Salah satu strategi andalan pemerintah untuk jangka menengah-panjang adalah transformasi ekonomi melalui hilirisasi untuk mendorong struktur ekonomi bernilai tambah tinggi. Seiring dengan itu, pemerintah juga mendorong peningkatan kualitas sumber daya manusia, mempercepat pembangunan infrastruktur, dan penguatan institusi.
”Berbagai upaya reformasi ini akan terus diperkuat untuk mendorong pertumbuhan yang lebih tinggi dan inklusif,” ujar Febrio.
Peneliti Center of Reform on Economics (CORE) Indonesia Yusuf Rendy Manilet menilai, salah satu indikator perekonomian Indonesia masih cukup solid adalah kinerja APBN yang masih terkelola dengan baik. Meski laju penerimaan negara mengalami perlambatan dalam beberapa bulan terakhir, secara umum kondisi fiskal masih dalam kategori sehat.
”Kalau ukuran bagus adalah surplus pada anggaran dan pendapatan primer, kondisi pertumbuhan pajak kita sampai Mei ini masih bisa dikatakan bagus,” ujarnya saat dihubungi terpisah.

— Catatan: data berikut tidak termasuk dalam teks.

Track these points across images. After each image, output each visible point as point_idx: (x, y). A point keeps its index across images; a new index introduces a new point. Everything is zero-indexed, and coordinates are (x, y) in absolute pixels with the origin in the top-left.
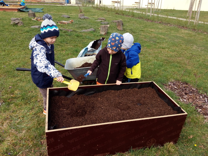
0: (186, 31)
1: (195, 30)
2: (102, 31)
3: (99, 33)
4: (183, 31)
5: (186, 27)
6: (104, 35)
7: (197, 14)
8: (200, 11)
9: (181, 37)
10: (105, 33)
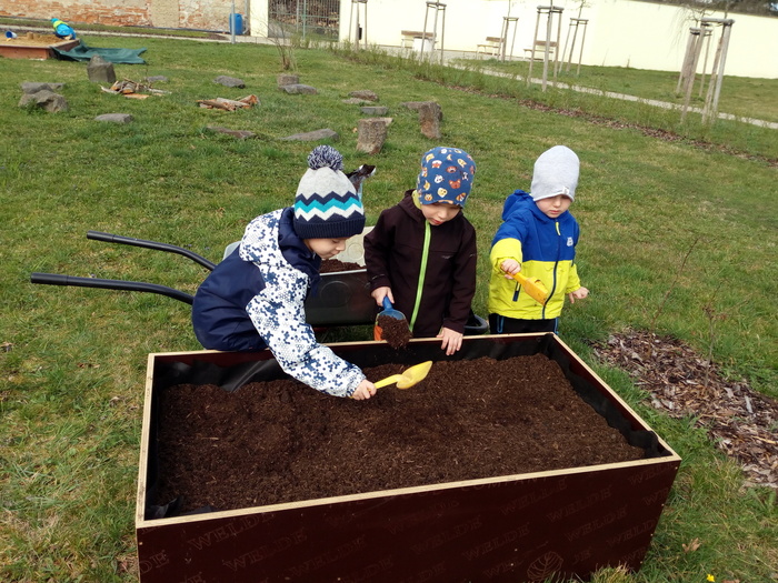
0: (673, 148)
1: (703, 143)
2: (366, 141)
3: (354, 145)
4: (661, 145)
5: (673, 133)
6: (373, 153)
7: (711, 84)
8: (725, 77)
9: (653, 169)
10: (377, 148)
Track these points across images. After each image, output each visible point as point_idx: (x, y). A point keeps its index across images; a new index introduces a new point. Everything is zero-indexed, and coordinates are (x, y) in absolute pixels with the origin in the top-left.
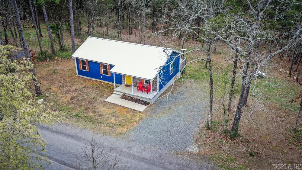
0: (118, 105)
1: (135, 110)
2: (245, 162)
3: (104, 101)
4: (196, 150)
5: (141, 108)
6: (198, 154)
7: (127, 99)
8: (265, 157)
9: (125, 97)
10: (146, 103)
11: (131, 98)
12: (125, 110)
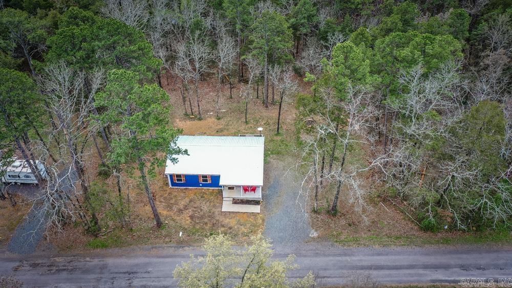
0: (236, 213)
1: (253, 213)
2: (348, 232)
3: (222, 212)
4: (315, 235)
5: (256, 209)
6: (318, 237)
7: (238, 203)
8: (358, 224)
9: (236, 202)
10: (256, 202)
11: (241, 200)
12: (245, 215)
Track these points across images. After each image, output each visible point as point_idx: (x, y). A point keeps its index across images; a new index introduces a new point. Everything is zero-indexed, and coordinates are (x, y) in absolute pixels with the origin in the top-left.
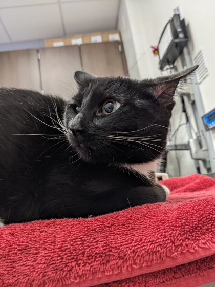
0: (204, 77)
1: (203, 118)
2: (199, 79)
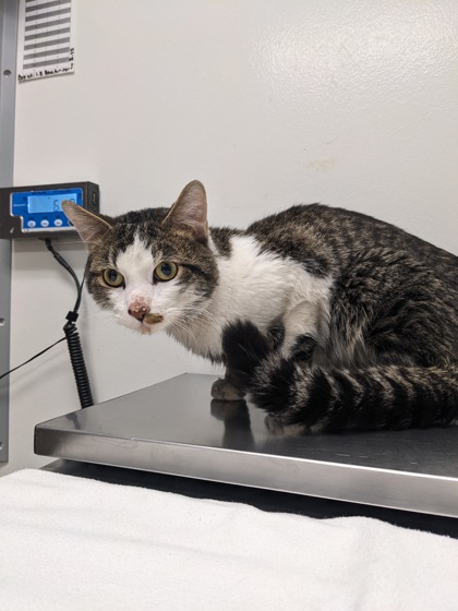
2: (26, 67)
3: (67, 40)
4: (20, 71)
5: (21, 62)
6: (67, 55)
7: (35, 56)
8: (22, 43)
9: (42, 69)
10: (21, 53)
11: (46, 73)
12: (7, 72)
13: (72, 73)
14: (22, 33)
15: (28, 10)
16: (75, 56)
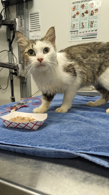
0: (36, 29)
3: (39, 24)
4: (30, 30)
5: (30, 28)
6: (39, 27)
7: (33, 27)
8: (30, 24)
9: (34, 29)
10: (30, 26)
11: (35, 30)
12: (27, 30)
13: (40, 30)
14: (30, 22)
15: (31, 17)
16: (40, 27)
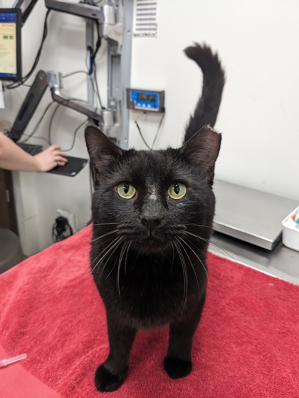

Kemenkeu mencatat, sepanjang Januari-Mei 2023, APBN masih berhasil mencatat surplus sebesar Rp 204,3 triliun. Hal itu disebabkan oleh total realisasi penerimaan negara sebesar Rp 1.209,3 triliun yang masih lebih tinggi dibandingkan belanja negara sebesar Rp 1.005 triliun.
”Memang ada perlambatan dari sisi penerimaan, tetapi ini sudah bisa diprediksi dan diantisipasi akibat basis perhitungan yang sangat tinggi pada tahun lalu dan faktor harga komoditas yang menuju normal,” tutur Yusuf.